After poking around on their website, I noticed that this library is being developed by Telerik (http://www.telerik.com/), which is a pretty big vendor for .net libraries.

The trouble is I don't think they have a library for MVC3-ish apps with a front-end focus. At my place of work, we are ditching the traditional asp.net development and porting our app to MVC3. In the switch our Telerik .net controls were no longer usable, and we switched to jQuery UI.

I'm sure this will just end up being their solution to jQuery UI, to the corporate types that already use their current offerings.

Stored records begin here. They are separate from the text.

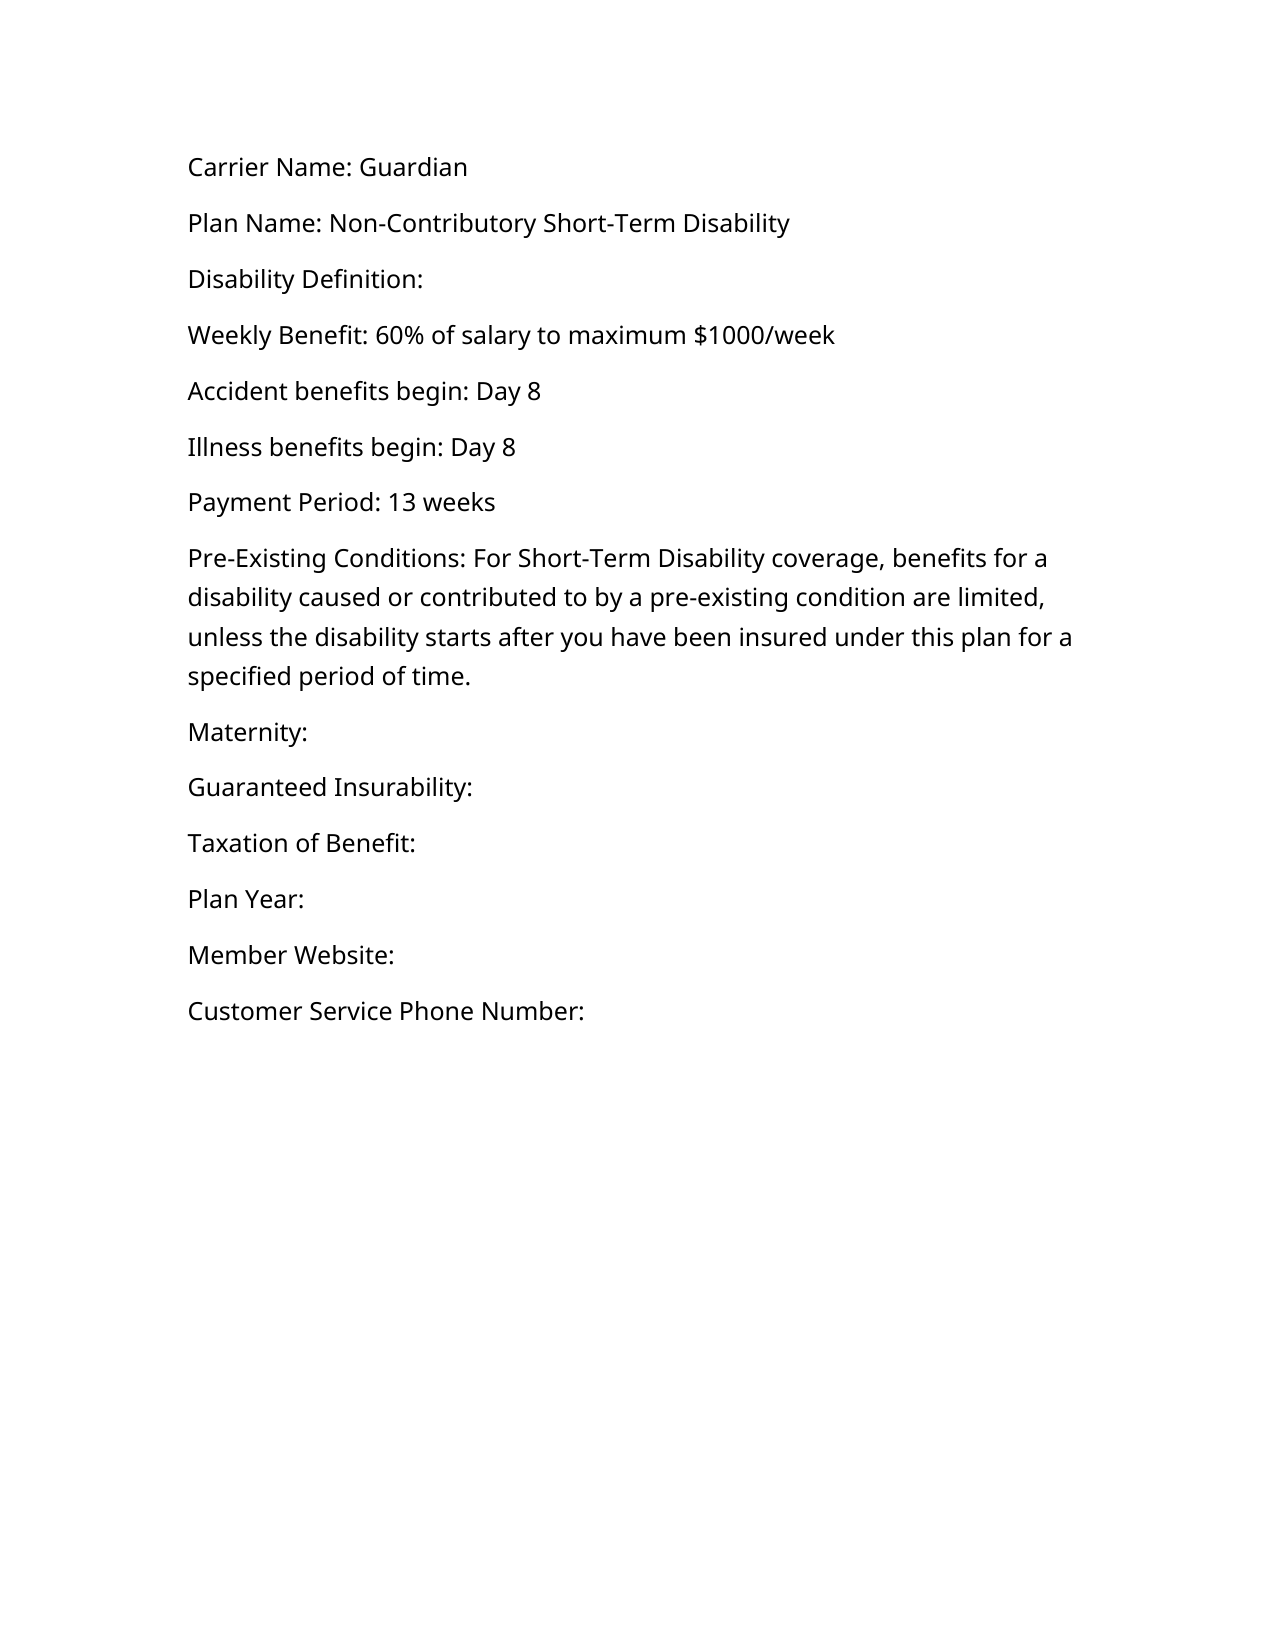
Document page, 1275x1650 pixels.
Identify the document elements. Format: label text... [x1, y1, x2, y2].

text Taxation of Benefit: [187, 826, 1125, 860]
text Guaranteed Insurability: [187, 770, 1125, 804]
text Member Website: [187, 937, 1125, 972]
text Plan Name: Non-Contributory Short-Term Disability [187, 206, 1125, 240]
text Accident benefits begin: Day 8 [187, 373, 1125, 407]
text Pre-Existing Conditions: For Short-Term Disability coverage, benefits for a disability caused or contributed to by a pre-existing condition are limited, unless the disability starts after you have been insured under this plan for a specified period of time. [187, 541, 1125, 692]
text Customer Service Phone Number: [187, 993, 1125, 1027]
text Carrier Name: Guardian [187, 150, 1125, 184]
text Payment Period: 13 weeks [187, 485, 1125, 519]
text Plan Year: [187, 882, 1125, 916]
text Disability Definition: [187, 262, 1125, 296]
text Weekly Benefit: 60% of salary to maximum $1000/week [187, 317, 1125, 352]
text Maternity: [187, 714, 1125, 748]
text Illness benefits begin: Day 8 [187, 429, 1125, 463]
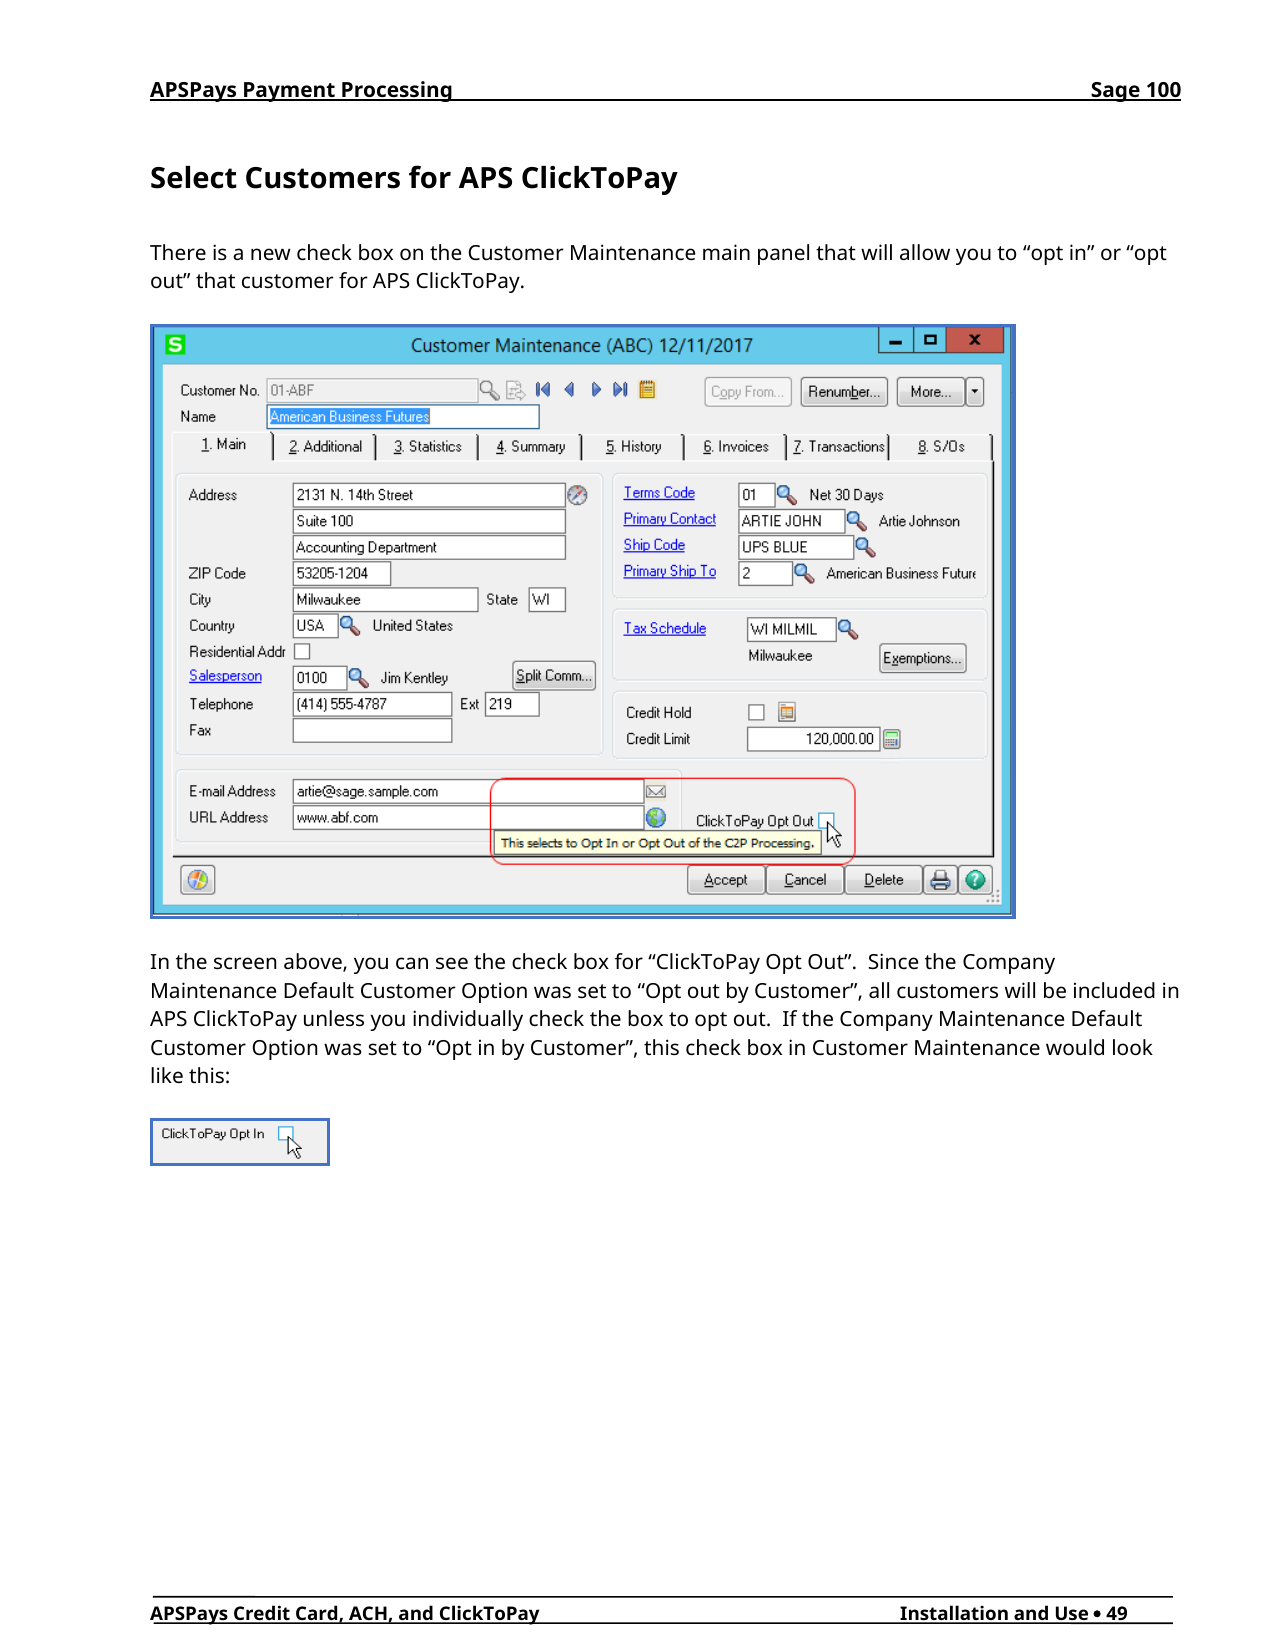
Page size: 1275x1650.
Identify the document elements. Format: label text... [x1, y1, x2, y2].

It's funny because Telerik's evangelist has been pushing HTML5 hard lately (http://www.telerikwatch.com/) and I found it curious because Telerik's current offerings are useless to anyone who wants to write an HTML5 solution on MVC (they do have a half hearted MVC project but it pales in comparison to the free solutions available for Javascript/JQuery development)


They've ported their controls to work under the .NET MVC umbrella: http://demos.telerik.com/aspnet-mvc


That link just takes me to an error page. The FAQ says "Kendo UI is dual-licensed, Commercial and Open Source (GPLv2)"—and furthermore, that "During the Beta phase, no commercial license is available."

[Edit: Updated link did work. Yeah, that license agreement is... not GPL-compatible. I'm guessing they duplicated the same boilerplate that they use for trial versions of their .NET libraries.]



Regarding the license - we are using a "beta" license that should protect people from using beta quality software in production. We'll move to the dual-licensing scheme once we are out of beta. We also updated the FAQ accordingly.


Phew, thanks for looking out for us.


Is there something like this that is usable? What would be a reasonable competitor to this?


extjs is pretty far along - I am using it extensively, but my interest in this article stems from a constant search for credible alternatives.

The first thing I look for is a lazy-loading tree grid control (i.e. child nodes fetched on demand, reliably limited to visible row counts).